Task instructions = Would you output, exactly as written, the line with "Picture 3: One" and all lines after it to the end of the data below, and no others?
Segment Start: Provided records
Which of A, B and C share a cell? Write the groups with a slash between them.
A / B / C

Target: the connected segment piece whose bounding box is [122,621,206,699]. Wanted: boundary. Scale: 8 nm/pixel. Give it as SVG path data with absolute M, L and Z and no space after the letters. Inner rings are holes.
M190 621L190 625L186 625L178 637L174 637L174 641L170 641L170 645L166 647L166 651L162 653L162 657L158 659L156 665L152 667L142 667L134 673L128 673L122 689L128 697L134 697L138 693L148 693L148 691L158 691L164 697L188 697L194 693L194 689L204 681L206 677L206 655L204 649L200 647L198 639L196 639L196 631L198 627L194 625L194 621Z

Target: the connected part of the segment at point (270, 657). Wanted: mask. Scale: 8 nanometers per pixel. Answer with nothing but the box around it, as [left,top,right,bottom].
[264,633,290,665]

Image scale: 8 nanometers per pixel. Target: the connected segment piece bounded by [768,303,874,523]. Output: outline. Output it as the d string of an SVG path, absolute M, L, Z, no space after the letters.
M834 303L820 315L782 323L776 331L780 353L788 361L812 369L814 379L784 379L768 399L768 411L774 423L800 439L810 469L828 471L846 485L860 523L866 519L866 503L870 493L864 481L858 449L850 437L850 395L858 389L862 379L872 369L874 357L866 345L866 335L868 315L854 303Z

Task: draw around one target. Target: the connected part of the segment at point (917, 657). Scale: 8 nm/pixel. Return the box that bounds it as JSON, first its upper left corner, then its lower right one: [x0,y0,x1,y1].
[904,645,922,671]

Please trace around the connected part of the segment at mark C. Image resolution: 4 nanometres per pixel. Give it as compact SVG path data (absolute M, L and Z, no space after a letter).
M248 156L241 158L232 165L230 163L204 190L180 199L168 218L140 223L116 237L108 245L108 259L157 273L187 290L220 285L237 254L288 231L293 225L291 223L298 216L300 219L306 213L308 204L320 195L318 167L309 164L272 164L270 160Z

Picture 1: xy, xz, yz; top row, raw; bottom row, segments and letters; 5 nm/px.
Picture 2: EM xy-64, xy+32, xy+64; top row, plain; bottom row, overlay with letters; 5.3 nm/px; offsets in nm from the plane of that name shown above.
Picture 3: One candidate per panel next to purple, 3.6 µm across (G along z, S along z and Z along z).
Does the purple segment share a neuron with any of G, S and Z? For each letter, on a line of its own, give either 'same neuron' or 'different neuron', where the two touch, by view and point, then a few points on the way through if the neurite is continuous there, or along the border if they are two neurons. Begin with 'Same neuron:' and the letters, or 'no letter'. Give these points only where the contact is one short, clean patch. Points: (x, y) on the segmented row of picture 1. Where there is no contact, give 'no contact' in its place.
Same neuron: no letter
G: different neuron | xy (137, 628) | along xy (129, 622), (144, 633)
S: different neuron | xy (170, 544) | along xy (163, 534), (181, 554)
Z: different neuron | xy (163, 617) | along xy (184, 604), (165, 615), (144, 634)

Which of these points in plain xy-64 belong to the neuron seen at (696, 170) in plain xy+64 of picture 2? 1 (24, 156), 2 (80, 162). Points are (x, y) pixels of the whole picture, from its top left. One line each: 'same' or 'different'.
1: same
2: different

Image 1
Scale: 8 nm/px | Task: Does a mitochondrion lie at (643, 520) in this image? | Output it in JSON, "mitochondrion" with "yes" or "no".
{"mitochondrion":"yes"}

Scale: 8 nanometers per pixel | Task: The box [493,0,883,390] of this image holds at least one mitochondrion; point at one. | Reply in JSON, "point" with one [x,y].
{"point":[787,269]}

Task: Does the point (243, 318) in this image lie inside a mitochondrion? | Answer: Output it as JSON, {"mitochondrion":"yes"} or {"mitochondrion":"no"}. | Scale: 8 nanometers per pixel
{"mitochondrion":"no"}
Segment End: Provided records
Problem solution =
Picture 3: One candidate per panel next to purple, 3.6 µm across (G along z, S along z and Z along z).
Does the purple segment share a neuron with any of G, S and Z? For each letter, on a line of its own, give either 'same neuron' or 'different neuron', where the two touch, by view and point, then a few points on the way through if the neurite is continuous there, or along the border if they are two neurons. Begin with 'Same neuron:' and the letters, or 'no letter'. Give these points only where the contact is one short, clean patch. Points: (x, y) on the segmented row of picture 1. Where there is no contact, give 'no contact' in its place.
Same neuron: no letter
G: different neuron | xy (137, 628) | along xy (129, 622), (144, 633)
S: different neuron | xy (170, 544) | along xy (163, 534), (181, 554)
Z: different neuron | xy (163, 617) | along xy (184, 604), (165, 615), (144, 634)

Which of these points in plain xy-64 belong to the neuron seen at (696, 170) in plain xy+64 of picture 2? 1 (24, 156), 2 (80, 162). Points are (x, y) pixels of the whole picture, from its top left. One line each: 'same' or 'different'.
1: same
2: different

Image 1
Scale: 8 nm/px | Task: Does a mitochondrion lie at (643, 520) in this image? | Output it in JSON, "mitochondrion" with "yes" or "no".
{"mitochondrion":"yes"}

Scale: 8 nanometers per pixel | Task: The box [493,0,883,390] of this image holds at least one mitochondrion; point at one. | Reply in JSON, "point" with one [x,y].
{"point":[787,269]}

Task: Does the point (243, 318) in this image lie inside a mitochondrion? | Answer: Output it as JSON, {"mitochondrion":"yes"} or {"mitochondrion":"no"}. | Scale: 8 nanometers per pixel
{"mitochondrion":"no"}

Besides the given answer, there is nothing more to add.